• Document section:
· · · · · · ·
London.pm leader election

Nicholas Clark nick at ccl4.org
Fri Sep 24 16:20:40 BST 2010


On Fri, Sep 24, 2010 at 03:45:11PM +0100, Denny wrote:
> On Fri, 2010-09-24 at 15:25 +0100, Nicholas Clark wrote:
> > > > However, it can't organise pubs or techmeets, which makes it of limited
> > > > utility.
> > 
> > But *seriously*, it's all very well having a joke candidate, but if there's
> > no-one actually getting the thanks (and CV points) for doing the work, no-one
> > will. The joke candidate won't.
> 
> Seriously then, I propose that we consider being an autonomous
> self-organising collective instead of having a leader.  Aren't pub meets
> and tech meets (and dim sum, and heretics) already organised by
> different people anyway?

Yes, [position vacant - hence no techmeets], [position vacant, hence no
dim sum], Yes.

Heretics are a rule unto themselves. The leader doesn't need to worry about
heresy happening (or not happening).

> Doesn't help with CV points, but might take some of the stress out of
> things.
> 
> Alternatively, is there a duties and responsibilities list for the role
> of leader somewhere?  That might lead to some more serious consideration
> of good candidates for nomination.

OK, I've not done it, but I think the (incomplete) list is

a: get someone to organise socials. If you can't delegate this, do it yourself
   Or they don't happen.
b: ensure that someone talks to new people who show up at socials.
   Else new people don't stick around, which isn't good.
c: get someone to organise techmeets. Or do it yourself. Or they don't happen
d: dim sum. Same rules
e: get someone to keep the website up to date. Or do it yourself. Or it goes
   stale
f: get someone to run the mailing list. Or do it yourself. etc
   [however, gellyfish has been running the list for many years, so this one
    seems to be quite effectively delegated]
g: answer e-mail sent to leader@


A lot of it is "the buck stops here" if a job can't be delegated.
· · · · · · ·
• Data excerpts:
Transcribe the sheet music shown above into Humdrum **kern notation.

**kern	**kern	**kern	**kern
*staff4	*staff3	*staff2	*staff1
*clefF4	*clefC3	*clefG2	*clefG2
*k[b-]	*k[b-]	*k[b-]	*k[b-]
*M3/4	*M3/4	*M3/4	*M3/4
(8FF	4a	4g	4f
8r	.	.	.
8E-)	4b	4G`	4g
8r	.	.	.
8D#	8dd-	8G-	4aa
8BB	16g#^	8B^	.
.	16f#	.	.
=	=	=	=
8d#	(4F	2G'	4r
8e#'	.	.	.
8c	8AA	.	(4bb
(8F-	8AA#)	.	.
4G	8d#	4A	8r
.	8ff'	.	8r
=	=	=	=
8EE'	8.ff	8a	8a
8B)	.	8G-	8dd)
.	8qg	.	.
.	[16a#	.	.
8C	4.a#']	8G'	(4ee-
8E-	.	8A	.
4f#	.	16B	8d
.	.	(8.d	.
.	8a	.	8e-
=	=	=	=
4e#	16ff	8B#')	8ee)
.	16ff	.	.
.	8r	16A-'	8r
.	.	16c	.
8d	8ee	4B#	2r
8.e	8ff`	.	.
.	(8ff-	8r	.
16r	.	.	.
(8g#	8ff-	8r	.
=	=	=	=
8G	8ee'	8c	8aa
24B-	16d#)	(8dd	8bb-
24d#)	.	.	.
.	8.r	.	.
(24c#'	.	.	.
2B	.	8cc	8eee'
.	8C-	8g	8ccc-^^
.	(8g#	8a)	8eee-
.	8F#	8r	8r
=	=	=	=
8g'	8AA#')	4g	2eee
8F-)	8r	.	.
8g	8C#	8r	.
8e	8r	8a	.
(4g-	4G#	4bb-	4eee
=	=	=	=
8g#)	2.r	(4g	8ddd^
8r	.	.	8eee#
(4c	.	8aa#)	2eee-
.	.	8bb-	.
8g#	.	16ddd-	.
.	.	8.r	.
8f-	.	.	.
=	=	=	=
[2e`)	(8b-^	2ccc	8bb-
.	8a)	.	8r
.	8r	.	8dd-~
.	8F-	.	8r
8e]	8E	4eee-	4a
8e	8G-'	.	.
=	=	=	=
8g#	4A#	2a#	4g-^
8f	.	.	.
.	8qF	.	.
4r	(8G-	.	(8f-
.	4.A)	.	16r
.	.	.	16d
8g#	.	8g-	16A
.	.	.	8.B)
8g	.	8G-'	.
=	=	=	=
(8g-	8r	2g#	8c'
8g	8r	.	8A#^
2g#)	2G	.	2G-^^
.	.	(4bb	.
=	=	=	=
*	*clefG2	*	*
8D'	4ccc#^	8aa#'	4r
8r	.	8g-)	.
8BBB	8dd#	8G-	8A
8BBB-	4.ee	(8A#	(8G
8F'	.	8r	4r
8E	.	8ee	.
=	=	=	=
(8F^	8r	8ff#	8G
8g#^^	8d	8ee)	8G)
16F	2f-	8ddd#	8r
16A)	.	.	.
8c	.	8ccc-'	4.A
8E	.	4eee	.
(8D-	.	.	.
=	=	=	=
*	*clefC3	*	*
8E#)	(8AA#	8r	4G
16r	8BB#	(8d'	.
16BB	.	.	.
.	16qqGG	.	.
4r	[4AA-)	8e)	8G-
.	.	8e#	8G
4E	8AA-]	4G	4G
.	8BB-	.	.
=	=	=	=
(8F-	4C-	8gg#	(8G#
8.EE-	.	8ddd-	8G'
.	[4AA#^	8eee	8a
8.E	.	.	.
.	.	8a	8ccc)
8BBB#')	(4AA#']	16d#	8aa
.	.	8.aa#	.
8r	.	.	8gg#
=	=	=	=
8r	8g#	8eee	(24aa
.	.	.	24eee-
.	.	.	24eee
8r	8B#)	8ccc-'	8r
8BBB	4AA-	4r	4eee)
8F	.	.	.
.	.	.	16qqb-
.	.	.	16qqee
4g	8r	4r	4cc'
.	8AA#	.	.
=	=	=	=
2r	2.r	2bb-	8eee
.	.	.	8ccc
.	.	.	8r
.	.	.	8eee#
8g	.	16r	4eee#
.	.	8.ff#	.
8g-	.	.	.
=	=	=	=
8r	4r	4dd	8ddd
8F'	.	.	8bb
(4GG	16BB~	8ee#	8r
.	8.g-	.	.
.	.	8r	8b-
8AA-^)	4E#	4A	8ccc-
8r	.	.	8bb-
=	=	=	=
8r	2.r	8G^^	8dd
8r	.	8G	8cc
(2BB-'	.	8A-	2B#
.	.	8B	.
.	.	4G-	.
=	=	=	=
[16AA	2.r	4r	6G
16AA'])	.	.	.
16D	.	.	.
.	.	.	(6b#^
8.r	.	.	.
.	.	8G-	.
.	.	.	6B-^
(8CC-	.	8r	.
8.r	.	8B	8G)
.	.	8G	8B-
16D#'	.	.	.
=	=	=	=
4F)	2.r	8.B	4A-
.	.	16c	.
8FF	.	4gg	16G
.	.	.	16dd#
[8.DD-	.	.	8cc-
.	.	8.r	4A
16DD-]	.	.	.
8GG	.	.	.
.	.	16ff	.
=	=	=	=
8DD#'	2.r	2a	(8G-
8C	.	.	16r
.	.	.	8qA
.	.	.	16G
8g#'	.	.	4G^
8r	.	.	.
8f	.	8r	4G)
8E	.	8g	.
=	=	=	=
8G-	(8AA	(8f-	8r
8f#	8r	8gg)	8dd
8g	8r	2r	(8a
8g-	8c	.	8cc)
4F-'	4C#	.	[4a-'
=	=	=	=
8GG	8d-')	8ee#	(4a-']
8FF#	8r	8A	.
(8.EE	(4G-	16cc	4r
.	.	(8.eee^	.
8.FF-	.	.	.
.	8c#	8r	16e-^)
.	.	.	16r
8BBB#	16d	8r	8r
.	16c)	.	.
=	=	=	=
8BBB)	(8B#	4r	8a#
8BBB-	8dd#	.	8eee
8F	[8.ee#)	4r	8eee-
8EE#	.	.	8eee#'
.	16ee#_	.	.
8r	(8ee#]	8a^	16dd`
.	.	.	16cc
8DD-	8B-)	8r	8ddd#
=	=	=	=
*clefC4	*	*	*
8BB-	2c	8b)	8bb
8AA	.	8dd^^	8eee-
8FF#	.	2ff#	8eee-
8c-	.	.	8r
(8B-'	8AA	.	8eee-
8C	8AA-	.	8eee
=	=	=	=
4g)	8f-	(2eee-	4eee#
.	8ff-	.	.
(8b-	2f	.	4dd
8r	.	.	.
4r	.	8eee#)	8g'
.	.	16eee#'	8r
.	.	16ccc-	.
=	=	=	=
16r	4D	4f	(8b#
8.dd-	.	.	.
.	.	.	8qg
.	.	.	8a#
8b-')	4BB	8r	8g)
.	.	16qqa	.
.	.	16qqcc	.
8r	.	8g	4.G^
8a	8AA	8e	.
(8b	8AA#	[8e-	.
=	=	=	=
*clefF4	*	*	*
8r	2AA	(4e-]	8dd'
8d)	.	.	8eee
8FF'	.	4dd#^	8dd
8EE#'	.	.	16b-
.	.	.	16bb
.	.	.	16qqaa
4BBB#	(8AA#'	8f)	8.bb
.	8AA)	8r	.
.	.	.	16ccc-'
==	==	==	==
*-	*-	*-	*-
· · · · · · ·
• Activity list:
**1)** According to the London.pm post, who has been running the mailing list for many years?
**2)** Copy out the stretch of the London.pm post from "OK, I've not" through "which isn't good.".
**3)** Write the next part of the London.pm post, picking up after its last line.
The data excerpts have nothing to do with this.

• Responses:
**1)** gellyfish

**2)**
OK, I've not done it, but I think the (incomplete) list is

a: get someone to organise socials. If you can't delegate this, do it yourself
   Or they don't happen.
b: ensure that someone talks to new people who show up at socials.
   Else new people don't stick around, which isn't good.

**3)**
Organising the social meetings is a bit more fiddly than it seems at first
sight. Sure, any group of half a dozen people can arrange to meet in a pub.
However, what a social wants is

1: a room or reservable space
2: in a reasonably decent pub
3: for 20 to 40 people - we can't tell you in advance
4: without a hiring fee
5: without being able to guarantee a minimum spend

and "reasonable decent pub" - well, you can't please all of the people all
of the time, but if you don't please most of the people most of the time,
then pretty soon that problem starts to solve itself, because you won't
have many people left. The general desire is

1: sufficient space, and reservable, for no fee
2: decent beer
3: food
4: some veggie food
5: no music
6: central
7: near enough transport

which starts to cut the options down pretty drastically.

This was why muttley was so keen that

a: we always were polite
b: we always left promptly
c: if the kitty was in surplus, we left a tip

so that the staff would have reason to *remember* us, and be happy to have us
back, and give us a room for free, even if they usually charged for it.